Take for example the 1950s petrol station at Brora, Sutherland. Users who stumble upon this “monument” are welcomed with a page of information including pictures, exact location and a blurb on the site which boasts two pumps. A group of World War II accommodation blocks can be found at Portmaculter and the miniature castle at Achmelvich is another curiosity.

WANT! I want a miniature castle!1

See, it’s already working on me. That’s how you promote local tourism right there. Forget the lame slogans and soft-focus commercials. Here’s the site: Highland Historic Environment Record.

Ancient Greek “sewn” boat raised

The 2500-year-old shipwreck was discovered off the coast of Gela, Sicily, by divers 20 years ago, and the local archaeological authorities have been trying to recover it ever since.

Thanks to the Italian Coast Guard, they’ve now succeeded in raising the entire wreck which will be restored in Portsmouth before going back on display in a new maritime museum in Gela.

What makes this ship particularly remarkable is that it’s the largest, most intact vessel ever found to be constructed with a ancient technique known as “sewing”. Homer mentions this ship-building method in the Illiad.

The ship’s outer shell was built first, and the inner framework was added later.

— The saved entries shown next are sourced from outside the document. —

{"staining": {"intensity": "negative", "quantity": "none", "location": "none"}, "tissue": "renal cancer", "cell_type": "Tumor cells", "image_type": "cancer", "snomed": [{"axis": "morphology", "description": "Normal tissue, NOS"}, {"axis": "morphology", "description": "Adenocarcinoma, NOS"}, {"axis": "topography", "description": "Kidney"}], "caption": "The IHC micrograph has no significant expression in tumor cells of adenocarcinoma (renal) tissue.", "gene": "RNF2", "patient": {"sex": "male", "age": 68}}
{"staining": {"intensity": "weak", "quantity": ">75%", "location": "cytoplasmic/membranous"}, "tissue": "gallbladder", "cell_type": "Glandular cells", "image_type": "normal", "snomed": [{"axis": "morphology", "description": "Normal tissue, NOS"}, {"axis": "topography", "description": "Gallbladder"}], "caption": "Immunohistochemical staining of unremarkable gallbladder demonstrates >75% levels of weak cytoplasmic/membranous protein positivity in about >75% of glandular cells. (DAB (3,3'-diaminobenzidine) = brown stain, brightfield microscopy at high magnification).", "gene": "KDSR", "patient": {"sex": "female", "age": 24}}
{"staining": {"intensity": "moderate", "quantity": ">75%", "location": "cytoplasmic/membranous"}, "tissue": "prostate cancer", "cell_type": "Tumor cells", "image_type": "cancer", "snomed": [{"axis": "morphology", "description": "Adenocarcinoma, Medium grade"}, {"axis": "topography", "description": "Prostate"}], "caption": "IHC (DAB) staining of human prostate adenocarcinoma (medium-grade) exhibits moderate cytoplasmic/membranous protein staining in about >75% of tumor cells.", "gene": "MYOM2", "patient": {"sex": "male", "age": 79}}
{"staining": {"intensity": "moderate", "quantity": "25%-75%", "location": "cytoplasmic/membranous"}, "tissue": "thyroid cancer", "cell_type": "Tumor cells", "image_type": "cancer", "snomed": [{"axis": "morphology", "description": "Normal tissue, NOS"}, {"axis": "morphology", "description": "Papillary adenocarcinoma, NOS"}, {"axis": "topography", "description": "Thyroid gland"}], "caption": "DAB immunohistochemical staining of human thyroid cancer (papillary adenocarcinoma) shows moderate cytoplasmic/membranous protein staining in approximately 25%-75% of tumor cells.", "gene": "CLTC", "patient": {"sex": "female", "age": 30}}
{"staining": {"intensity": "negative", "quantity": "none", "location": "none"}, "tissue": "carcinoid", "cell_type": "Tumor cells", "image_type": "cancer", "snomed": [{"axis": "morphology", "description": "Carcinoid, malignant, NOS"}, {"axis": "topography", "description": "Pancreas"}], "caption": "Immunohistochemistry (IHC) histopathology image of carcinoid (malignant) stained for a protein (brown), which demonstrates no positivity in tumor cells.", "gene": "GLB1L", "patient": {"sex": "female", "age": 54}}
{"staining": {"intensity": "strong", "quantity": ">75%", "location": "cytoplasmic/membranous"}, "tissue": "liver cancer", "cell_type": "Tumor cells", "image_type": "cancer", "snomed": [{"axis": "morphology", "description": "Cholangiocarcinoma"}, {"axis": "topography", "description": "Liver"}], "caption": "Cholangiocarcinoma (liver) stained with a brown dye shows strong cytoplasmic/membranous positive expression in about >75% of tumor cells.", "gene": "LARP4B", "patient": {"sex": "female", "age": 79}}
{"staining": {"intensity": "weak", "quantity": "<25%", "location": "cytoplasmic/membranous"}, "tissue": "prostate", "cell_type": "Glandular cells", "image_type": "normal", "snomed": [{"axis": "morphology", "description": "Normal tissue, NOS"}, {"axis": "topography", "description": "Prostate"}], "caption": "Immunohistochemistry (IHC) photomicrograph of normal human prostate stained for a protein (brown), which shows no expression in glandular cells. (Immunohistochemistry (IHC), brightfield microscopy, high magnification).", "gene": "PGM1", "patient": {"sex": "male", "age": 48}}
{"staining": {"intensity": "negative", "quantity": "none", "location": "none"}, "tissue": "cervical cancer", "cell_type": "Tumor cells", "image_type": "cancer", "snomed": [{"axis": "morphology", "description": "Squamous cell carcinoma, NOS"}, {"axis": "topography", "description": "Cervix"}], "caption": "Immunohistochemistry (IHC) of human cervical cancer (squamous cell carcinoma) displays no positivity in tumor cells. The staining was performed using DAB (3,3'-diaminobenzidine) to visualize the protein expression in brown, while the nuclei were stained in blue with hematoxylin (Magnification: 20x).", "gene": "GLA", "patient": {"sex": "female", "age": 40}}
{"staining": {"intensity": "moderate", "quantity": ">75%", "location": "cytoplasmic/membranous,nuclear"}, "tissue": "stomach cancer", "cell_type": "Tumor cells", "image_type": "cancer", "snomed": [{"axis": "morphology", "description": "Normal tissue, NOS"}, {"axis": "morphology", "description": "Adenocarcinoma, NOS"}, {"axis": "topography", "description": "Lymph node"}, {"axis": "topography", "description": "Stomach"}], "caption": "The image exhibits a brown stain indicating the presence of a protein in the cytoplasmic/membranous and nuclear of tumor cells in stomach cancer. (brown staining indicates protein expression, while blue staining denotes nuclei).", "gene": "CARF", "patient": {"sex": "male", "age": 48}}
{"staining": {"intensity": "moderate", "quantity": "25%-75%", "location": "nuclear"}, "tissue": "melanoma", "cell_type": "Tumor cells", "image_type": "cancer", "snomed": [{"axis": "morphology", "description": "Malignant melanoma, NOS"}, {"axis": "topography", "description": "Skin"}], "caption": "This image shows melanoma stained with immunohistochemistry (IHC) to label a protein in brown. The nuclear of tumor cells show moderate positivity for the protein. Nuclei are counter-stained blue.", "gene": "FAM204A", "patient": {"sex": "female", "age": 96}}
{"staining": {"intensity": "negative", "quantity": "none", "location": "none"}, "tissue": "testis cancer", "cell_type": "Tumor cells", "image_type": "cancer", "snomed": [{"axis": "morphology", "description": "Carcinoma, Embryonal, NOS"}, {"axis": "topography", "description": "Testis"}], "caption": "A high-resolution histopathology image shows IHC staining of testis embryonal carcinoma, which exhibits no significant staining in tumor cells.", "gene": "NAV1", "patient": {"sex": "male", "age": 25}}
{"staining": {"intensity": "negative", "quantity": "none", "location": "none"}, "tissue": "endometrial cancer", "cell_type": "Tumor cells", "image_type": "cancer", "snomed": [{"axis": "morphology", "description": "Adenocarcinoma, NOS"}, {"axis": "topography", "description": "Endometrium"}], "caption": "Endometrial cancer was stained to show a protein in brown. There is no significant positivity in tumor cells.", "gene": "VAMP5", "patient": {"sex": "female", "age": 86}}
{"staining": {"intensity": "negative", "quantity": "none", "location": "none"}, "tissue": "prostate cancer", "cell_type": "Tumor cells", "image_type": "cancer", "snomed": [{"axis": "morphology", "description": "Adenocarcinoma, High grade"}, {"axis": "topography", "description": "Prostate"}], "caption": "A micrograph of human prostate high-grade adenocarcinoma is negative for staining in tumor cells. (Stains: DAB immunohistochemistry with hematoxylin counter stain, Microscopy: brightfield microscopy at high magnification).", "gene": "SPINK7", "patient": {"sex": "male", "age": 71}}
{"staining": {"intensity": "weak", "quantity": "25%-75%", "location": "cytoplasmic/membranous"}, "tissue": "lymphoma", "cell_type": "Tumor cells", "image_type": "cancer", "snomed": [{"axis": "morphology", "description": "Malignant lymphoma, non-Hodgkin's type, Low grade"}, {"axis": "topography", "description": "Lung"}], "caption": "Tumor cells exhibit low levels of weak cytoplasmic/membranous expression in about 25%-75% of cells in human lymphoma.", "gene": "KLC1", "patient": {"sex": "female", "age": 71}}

The wooden planks of the hull were sewn together with ropes, with pitch and resin used as sealant to keep out water. […]

Beltrame, of the Università Ca’ Foscari, said the ship—”part of a family of archaic Greek vessels”—is something of a missing link in the evolution of naval engineering.

“It shows a mix of sewing and mortise-and-tenon joints—a different technique that later prevailed in shipbuilding,” Beltrame said, referring to joints in which a protrusion in one piece of wood inserts into a cavity in another.

Sewn-together planks isn’t so far from the first vessels people made to cross the water. It’s a transitional form where you can still see the Robin Crusoe raft inside the oil tanker. Very cool.

Please tell me this is a joke

City of Rome plans ancient theme park outside of town.

“The model is Euro-Disney in Paris,” said Deputy Mayor Mauro Cutrufo, announcing plans to build a vast ancient Rome theme park just outside the city which he says could be up and running within three to four years.

The park would provide family-friendly attractions to show visitors what life was like in the Rome of 2,000 years ago.

To be built on an as yet unspecified 1,000-1,200 acre site, it would put a Roman twist on rides like Disneyland’s Pirates of the Caribbean, in which visitors float on boats through a fantasy pirate world.

“You would relive scenes from the Colosseum, from ancient Rome, gladiators or maybe Julius Caesar or other things,” a Rome city official said.

There aren’t enough puking emoticons in the world to describe what I’m feeling.

Hopefully the regional government of Lazio will end this tortured madness before it begins in earnest.